The U.S. Senate passed its version of a bill to overhaul the U.S. tax code on Dec. 2, 2017, and is now working with the House of Representatives to reconcile its bill with the House's version, passed in November. The goal of Congress is to send a bill to President Donald Trump by Christmas.
The bills both contain provisions that would adversely impact the renewable energy industry, and wind in particular, in several ways. The House bill has more direct impacts, reducing tax credit amounts, but the indirect results of the Senate bill could have more dramatic effect on the renewables industry. The competitive impact on renewables in comparison with fossil fuel generation may be magnified, as the oil, gas and pipeline industries will benefit from reduced tax rates at several levels without any cut in their current tax credits.
The House bill reduces the value of the production tax credit (PTC) by eliminating the inflation adjustment for new wind property.
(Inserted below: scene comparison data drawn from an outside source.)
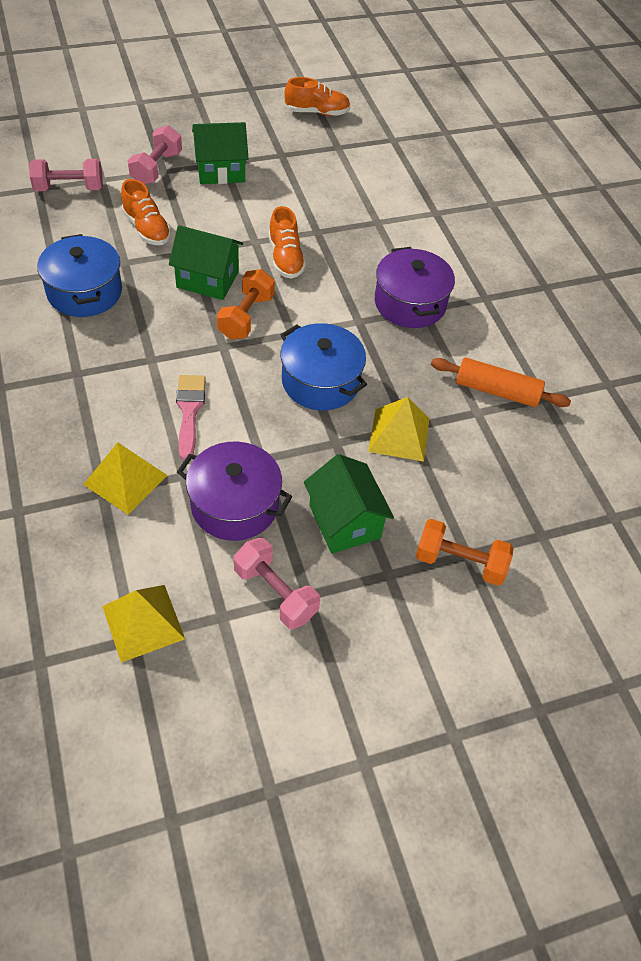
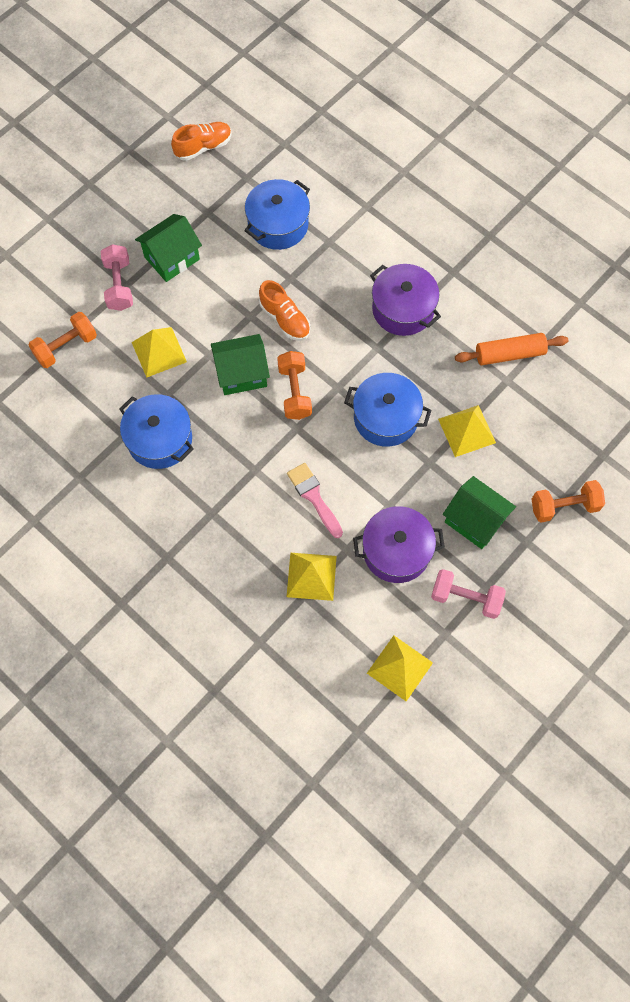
camera: 25 degrees left, 15 degrees up
(69, 188) = (66, 347): pink dumbbell -> orange dumbbell
(147, 228) = (159, 352): orange shoe -> yellow pyramid
(339, 190) = (278, 225): none -> blue pot

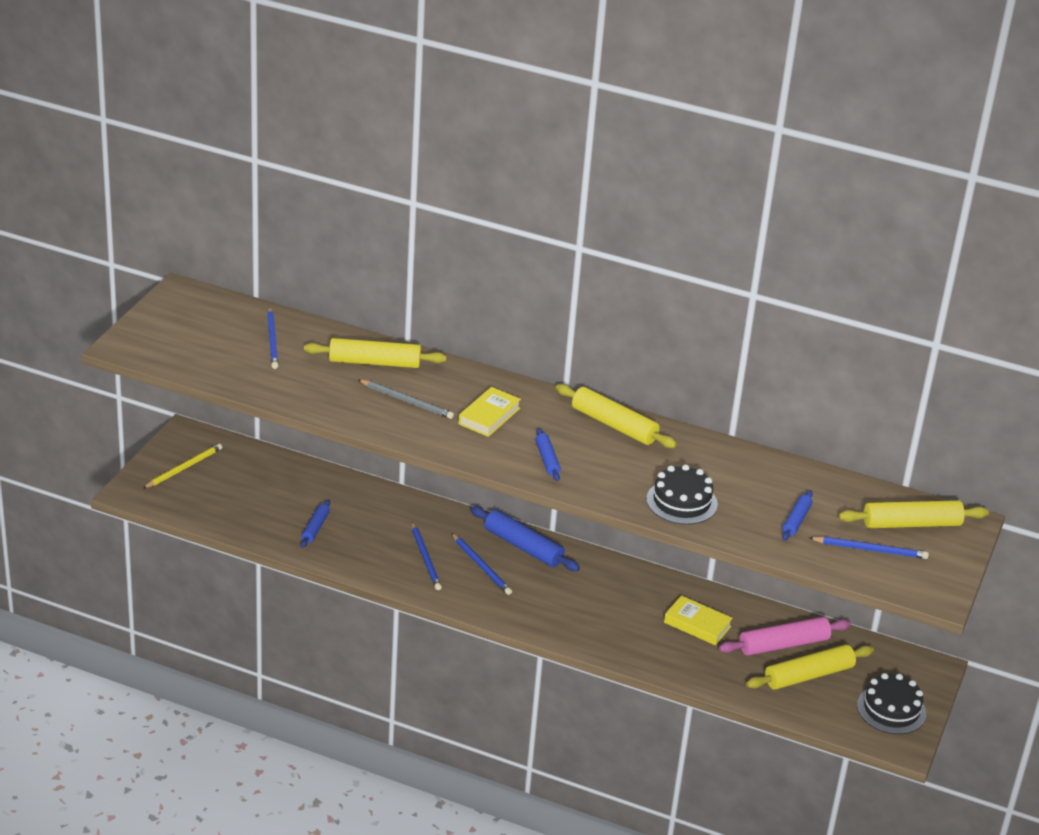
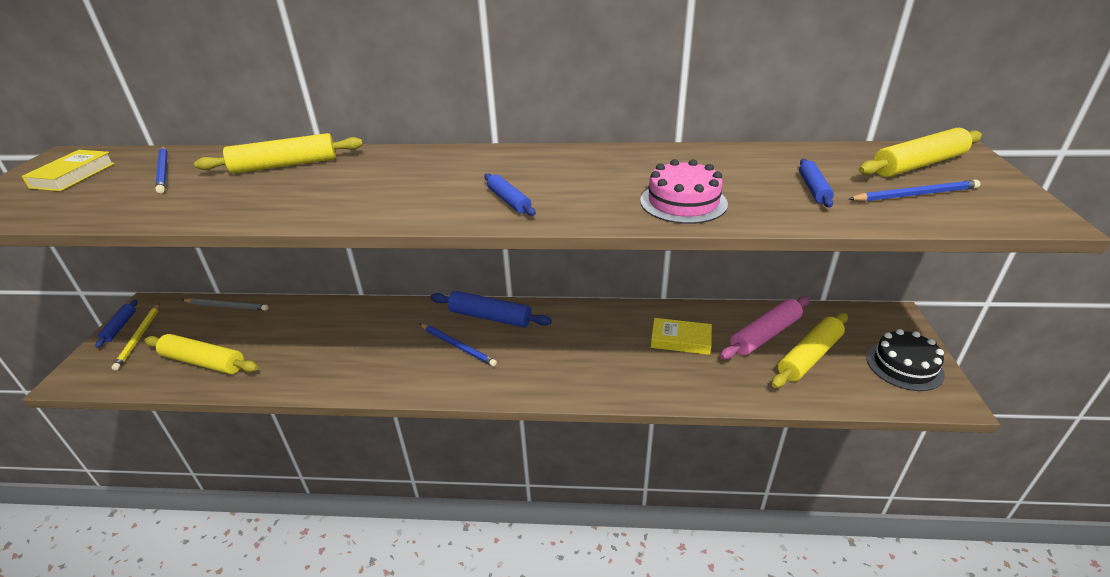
camera: 15 degrees left, 0 degrees up
(184, 468) = (139, 338): yellow pencil -> yellow pencil turned 150 degrees clockwise
(315, 528) = (281, 357): blue rolling pin -> blue rolling pin (120, 327)
(407, 401) = (327, 187): grey pencil -> grey pencil (227, 306)
(425, 558) = (400, 355): blue pencil -> none
(489, 416) = (425, 179): yellow book -> yellow book (73, 175)
(614, 425) = (561, 158): yellow rolling pin -> yellow rolling pin (204, 362)
(682, 502) = (683, 202): black cake -> pink cake

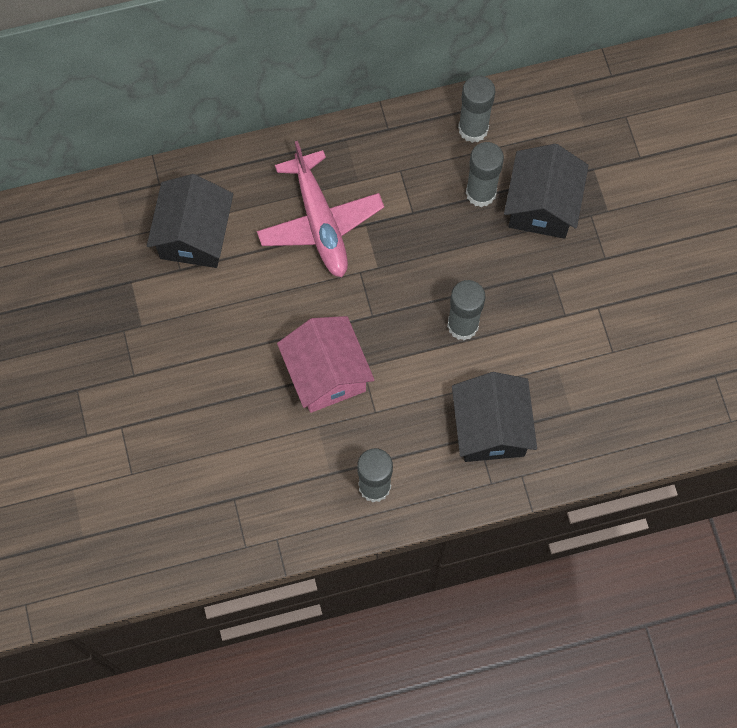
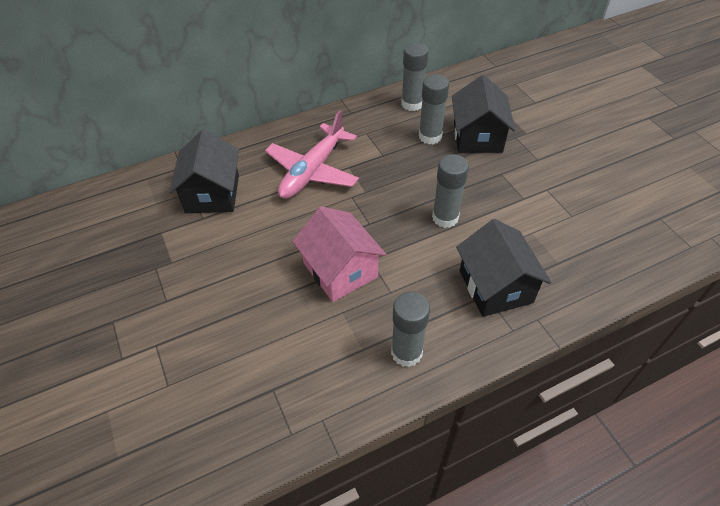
camera: 10 degrees left, 20 degrees down
(320, 222) = (312, 171): pink plane -> pink plane turned 60 degrees clockwise

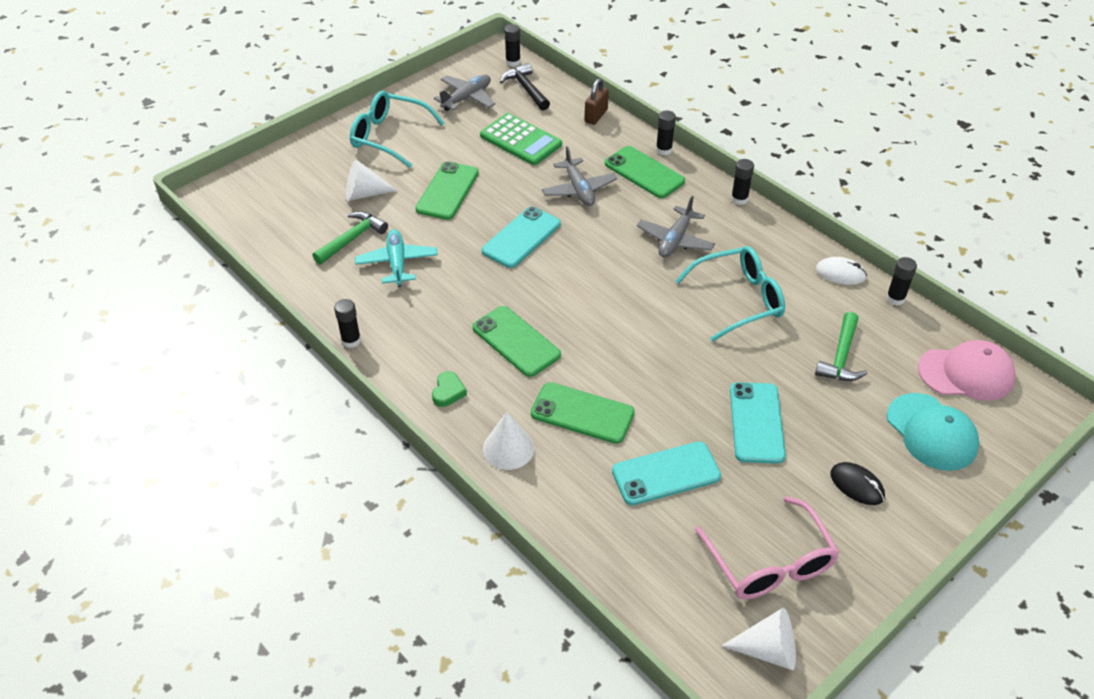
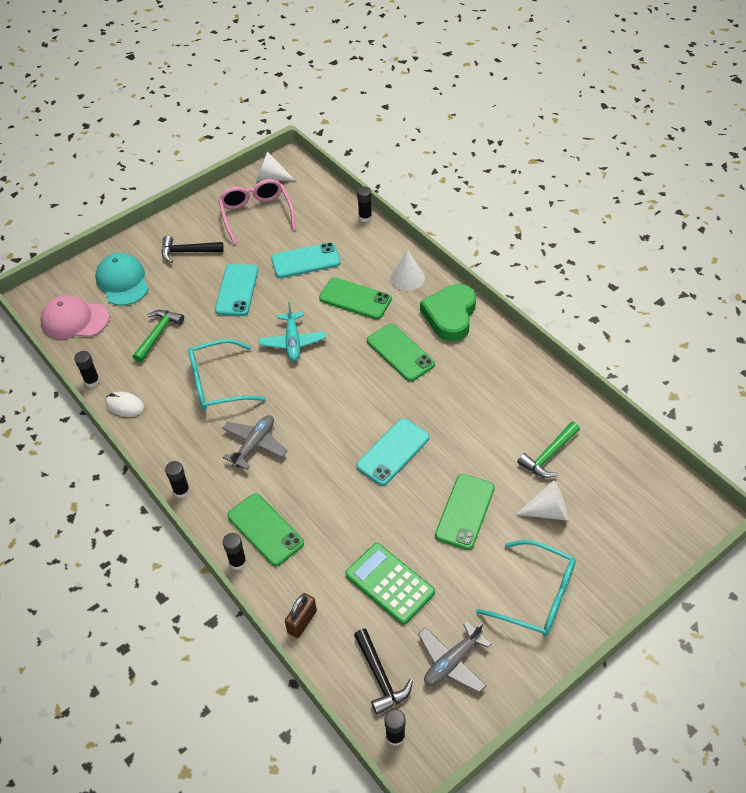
camera: 175 degrees left, 5 degrees up
(351, 340) = (529, 357): black glue stick -> black glue stick (365, 217)
(397, 263) = (503, 427): turquoise plane -> turquoise plane (293, 341)
(448, 392) = (450, 316): green heart -> green heart, size x2.26
(578, 189) = (334, 509): grey plane -> none
(857, 485) = (187, 252): black mouse -> black hammer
Currently 2.4 cents per kilowatt hour of electricity produced, the credit would be reduced to 1.5 cents per kilowatt hour by the House bill. The bill would also reduce the value of the PTC and the investment tax credit (ITC) by eliminating an IRS safe harbor regarding a project's continuity of construction. To qualify for a credit, a project would need to be in continuous construction from start to completion. The Joint Committee estimates that the House bill would reduce renewable energy incentives by $12.3 billion during the next 10 years.
The Senate bill does not directly alter the PTC or ITC. However, it contains a base erosion and anti-abuse tax (BEAT), which would impose a tax on multinational companies that make related-party, cross-border payments. The tax would apply if a company used such payments to reduce its U.S. tax liability to less than 10 percent of its U.S. income (including the cross-border payments). Neither the PTC or ITC could be used to offset BEAT liability, reducing the value of the credits to investors in renewable energy projects.